Despite virtual assurances from the Rann Labor government that the project would proceed, it was shelved in 2012, with a slower, staged expansion now under way.
The mine is aiming to produce about 200,000 tonnes of copper this year and produced 3144 tonnes of uranium last year.
Arkaroola
Adelaide exploration company Marathon Resources ran into trouble in 2008 when it was found to have dumped drilling waste in the Arkaroola Wilderness Sanctuary in breach of its licence conditions.
The company owned the Mt Gee uranium deposit in the area which it claimed was the second biggest undeveloped uranium deposit in Australia.
There was Chinese interest in developing the deposit, however Marathon was initially ordered to clean up the site and later, following a government review, all exploration for uranium in the region was banned.
In 2011 then premier Mike Rann announced all exploration and mining would be banned in the northern Flinders Ranges through changes to the Mining Act, special legislation and national and World Heritage listing.
Legal action later resulted in Marathon being paid $5 million in compensation, plus costs.
Other mines
South Australia is also home to the Beverley, Beverley North and Four Mile uranium mines, and the Honeymoon uranium mine.

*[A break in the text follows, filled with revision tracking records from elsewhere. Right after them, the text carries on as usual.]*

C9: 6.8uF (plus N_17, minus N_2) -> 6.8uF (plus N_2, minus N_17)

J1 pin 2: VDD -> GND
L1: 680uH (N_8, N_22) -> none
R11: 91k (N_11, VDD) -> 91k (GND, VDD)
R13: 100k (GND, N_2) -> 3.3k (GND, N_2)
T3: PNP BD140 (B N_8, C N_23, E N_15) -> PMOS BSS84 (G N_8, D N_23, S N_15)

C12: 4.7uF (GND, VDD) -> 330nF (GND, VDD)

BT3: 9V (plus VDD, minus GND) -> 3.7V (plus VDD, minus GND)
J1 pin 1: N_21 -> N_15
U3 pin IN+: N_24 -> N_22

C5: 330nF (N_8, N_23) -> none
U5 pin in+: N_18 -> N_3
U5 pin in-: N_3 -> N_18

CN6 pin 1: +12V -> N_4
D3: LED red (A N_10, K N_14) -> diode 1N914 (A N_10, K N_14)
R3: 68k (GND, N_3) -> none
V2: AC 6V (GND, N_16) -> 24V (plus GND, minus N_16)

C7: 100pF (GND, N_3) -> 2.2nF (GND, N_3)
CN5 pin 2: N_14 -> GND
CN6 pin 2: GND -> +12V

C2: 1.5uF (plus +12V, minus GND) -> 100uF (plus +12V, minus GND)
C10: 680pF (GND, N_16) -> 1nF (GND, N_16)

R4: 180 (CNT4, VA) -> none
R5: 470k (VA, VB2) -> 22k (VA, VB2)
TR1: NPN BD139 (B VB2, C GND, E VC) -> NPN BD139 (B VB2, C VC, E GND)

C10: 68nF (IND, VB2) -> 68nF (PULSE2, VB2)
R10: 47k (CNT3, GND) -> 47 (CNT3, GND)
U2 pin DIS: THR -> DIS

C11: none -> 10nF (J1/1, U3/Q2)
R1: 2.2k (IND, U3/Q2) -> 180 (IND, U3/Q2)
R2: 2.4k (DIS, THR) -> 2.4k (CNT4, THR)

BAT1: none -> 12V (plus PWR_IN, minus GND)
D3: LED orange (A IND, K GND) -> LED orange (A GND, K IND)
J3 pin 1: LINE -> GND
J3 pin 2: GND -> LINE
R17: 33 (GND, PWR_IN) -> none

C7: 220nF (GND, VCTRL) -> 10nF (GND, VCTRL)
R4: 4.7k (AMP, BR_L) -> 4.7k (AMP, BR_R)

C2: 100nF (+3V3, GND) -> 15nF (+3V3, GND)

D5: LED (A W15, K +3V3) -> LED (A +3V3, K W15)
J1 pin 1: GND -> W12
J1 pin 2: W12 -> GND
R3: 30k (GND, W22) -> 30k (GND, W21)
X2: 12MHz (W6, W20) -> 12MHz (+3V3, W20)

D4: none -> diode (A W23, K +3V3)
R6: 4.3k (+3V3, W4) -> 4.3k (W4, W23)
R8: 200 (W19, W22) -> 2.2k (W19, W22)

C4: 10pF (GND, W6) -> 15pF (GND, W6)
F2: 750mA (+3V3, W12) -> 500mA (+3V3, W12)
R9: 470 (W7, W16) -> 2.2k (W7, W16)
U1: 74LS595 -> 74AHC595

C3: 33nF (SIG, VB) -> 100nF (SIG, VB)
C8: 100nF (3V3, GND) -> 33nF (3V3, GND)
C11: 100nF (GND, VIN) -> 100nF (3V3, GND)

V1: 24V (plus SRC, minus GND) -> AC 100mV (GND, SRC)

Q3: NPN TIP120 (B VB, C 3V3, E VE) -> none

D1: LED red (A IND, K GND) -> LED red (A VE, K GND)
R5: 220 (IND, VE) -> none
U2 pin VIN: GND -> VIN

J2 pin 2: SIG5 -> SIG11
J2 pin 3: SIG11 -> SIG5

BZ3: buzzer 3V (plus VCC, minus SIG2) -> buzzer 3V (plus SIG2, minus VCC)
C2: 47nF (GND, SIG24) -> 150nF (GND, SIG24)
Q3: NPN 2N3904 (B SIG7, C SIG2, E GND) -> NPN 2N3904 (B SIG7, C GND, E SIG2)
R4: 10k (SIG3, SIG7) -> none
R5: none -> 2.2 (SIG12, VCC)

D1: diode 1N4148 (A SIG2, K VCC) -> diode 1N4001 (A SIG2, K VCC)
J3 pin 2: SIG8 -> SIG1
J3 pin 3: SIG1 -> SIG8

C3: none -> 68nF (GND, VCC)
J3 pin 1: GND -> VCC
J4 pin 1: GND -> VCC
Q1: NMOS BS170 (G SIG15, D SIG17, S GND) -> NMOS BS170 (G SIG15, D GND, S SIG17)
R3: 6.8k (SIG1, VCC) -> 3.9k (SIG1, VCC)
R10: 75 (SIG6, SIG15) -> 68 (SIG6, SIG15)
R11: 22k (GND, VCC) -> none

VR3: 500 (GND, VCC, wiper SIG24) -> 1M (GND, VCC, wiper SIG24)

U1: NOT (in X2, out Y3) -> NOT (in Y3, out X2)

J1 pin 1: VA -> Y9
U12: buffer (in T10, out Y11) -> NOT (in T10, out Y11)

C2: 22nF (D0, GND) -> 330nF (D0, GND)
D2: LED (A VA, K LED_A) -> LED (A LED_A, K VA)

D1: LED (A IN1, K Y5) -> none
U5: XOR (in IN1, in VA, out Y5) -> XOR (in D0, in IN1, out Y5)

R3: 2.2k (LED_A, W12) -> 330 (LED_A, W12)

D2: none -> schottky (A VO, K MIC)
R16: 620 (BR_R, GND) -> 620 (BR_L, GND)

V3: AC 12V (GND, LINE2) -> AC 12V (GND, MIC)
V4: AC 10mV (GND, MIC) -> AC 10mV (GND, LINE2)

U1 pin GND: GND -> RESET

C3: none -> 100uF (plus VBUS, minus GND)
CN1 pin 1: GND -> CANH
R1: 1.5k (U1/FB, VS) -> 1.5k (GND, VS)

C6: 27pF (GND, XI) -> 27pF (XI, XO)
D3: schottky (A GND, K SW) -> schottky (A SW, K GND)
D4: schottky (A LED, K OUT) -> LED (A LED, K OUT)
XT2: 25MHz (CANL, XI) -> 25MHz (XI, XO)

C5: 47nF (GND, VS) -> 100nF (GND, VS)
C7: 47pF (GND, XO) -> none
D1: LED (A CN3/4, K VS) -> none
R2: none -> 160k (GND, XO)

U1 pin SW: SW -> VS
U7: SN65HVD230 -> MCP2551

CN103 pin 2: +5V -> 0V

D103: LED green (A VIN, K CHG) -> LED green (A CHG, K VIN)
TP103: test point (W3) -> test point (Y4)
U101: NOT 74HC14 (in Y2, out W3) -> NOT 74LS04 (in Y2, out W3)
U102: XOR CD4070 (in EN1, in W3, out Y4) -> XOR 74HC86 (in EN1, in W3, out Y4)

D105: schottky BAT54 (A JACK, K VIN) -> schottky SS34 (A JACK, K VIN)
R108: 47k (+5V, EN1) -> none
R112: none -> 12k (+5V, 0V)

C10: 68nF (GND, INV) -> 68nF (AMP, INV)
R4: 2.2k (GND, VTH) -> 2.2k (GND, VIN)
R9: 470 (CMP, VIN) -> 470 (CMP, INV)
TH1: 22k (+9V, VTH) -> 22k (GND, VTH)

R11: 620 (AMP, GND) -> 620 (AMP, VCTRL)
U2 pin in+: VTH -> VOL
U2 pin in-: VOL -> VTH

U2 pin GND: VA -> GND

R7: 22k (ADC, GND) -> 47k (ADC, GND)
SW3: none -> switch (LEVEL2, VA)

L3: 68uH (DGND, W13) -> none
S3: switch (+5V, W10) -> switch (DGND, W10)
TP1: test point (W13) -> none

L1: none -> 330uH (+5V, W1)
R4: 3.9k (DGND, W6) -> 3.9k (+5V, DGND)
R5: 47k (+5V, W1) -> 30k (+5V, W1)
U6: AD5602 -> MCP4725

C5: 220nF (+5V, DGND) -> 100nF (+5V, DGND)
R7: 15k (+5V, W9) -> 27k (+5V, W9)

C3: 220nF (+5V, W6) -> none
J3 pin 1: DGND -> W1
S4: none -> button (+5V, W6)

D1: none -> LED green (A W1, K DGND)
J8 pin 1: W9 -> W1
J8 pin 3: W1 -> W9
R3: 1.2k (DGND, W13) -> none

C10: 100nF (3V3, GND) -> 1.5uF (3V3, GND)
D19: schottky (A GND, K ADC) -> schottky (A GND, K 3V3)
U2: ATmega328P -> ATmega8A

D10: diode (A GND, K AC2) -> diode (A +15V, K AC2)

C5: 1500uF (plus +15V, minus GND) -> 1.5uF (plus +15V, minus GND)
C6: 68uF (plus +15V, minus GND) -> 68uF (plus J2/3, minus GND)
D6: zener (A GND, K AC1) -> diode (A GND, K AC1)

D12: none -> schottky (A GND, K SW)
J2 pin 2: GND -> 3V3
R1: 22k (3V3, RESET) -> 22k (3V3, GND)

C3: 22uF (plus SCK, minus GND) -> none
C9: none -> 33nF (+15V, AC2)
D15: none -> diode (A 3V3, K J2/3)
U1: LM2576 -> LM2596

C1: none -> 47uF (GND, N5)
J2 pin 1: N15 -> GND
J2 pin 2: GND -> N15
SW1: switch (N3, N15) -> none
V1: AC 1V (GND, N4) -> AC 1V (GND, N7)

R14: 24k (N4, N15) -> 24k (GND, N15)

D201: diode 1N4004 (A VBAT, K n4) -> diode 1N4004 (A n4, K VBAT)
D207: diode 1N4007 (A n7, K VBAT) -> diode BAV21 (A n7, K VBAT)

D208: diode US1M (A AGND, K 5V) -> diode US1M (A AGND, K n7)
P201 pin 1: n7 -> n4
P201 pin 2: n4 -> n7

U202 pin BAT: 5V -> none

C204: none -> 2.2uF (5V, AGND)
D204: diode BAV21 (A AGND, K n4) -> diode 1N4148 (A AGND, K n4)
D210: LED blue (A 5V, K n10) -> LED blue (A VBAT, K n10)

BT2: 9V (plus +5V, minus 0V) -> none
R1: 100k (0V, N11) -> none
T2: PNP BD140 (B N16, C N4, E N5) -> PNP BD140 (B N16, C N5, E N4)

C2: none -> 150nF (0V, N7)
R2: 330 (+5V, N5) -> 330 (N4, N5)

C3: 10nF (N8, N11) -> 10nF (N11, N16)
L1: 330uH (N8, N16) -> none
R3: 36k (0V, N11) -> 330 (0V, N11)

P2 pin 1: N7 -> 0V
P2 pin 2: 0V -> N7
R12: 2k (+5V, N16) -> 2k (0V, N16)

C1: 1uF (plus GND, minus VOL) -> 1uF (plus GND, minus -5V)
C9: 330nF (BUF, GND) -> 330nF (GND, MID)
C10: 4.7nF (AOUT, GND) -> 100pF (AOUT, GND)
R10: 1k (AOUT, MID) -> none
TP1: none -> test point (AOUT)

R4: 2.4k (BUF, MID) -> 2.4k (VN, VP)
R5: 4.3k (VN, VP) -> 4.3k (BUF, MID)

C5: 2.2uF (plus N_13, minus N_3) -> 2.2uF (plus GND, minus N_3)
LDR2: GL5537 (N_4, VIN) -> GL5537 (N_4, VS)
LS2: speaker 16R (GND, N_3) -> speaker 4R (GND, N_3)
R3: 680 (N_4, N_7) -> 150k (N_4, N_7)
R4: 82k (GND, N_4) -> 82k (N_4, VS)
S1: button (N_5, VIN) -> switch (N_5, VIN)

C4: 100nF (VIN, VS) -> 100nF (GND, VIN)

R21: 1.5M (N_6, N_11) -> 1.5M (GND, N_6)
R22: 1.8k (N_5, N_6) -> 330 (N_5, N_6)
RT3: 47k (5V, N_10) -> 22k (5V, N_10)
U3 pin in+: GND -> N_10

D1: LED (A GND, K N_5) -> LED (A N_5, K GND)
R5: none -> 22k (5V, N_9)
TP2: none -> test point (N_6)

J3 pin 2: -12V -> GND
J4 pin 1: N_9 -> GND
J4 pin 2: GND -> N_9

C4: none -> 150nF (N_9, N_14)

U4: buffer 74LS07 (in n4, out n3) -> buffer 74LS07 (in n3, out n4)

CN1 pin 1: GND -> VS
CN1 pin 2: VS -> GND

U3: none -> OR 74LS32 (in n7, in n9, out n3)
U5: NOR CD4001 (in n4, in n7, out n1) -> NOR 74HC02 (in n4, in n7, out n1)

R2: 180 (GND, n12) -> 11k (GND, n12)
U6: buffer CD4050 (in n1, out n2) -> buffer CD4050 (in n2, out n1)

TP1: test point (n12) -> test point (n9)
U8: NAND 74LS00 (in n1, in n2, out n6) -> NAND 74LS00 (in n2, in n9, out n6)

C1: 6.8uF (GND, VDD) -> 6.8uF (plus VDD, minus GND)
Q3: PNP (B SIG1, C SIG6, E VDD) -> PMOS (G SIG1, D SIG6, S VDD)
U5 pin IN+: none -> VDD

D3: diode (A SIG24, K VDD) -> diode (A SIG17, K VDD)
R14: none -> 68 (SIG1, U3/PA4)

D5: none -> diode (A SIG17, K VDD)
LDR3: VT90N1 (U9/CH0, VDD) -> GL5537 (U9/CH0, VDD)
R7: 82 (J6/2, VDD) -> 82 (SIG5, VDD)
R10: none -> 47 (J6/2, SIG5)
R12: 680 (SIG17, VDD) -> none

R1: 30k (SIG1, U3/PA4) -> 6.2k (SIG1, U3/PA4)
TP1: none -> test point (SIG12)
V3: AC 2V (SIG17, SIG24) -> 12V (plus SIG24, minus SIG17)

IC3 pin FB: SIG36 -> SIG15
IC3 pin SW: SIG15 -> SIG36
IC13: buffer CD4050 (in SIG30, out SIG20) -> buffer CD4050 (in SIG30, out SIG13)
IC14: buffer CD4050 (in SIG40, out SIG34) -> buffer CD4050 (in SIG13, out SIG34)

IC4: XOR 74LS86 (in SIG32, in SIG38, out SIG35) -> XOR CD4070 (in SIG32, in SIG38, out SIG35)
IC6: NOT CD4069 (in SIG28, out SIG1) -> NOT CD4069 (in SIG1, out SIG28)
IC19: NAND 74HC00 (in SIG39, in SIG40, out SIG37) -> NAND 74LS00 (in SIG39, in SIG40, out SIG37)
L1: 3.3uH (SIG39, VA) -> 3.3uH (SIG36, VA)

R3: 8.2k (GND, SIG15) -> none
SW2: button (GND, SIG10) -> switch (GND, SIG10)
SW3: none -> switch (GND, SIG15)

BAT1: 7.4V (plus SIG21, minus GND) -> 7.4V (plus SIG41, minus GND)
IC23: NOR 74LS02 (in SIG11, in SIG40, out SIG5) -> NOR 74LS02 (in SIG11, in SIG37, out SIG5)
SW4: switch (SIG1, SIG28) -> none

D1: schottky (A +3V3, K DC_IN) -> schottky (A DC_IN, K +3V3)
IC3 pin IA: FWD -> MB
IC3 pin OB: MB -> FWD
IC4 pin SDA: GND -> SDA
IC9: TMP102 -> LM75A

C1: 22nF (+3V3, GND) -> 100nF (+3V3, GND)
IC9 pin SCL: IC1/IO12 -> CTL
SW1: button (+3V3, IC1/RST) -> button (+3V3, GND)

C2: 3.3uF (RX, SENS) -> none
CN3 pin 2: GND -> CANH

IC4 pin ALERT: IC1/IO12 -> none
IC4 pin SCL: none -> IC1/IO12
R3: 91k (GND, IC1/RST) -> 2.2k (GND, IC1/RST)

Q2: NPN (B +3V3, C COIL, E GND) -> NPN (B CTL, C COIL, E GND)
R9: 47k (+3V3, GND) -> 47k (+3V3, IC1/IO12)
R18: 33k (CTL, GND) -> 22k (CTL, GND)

The Beverley and Four Mile projects 300km northeast of Port Augusta are adjacent to each other and owned by the same parent company, General Atomics. Beverley is listed as being on “care and maintenance” while Four Mile is operating.
The Honeymoon mine, near Broken Hill in the state’s northeast, started production in 2011 but was shut down by 2013. It is now owned by Boss Resources, which is planning to restart it.
All of these mines are “in-site leach” mines which operate by injecting a weak acid solution underground, and stripping the dissolved uranium out of it once it returns to the surface.
The start up of Honeymoon was only made possible by Federal Labor dropping its “three mines policy” in 2007.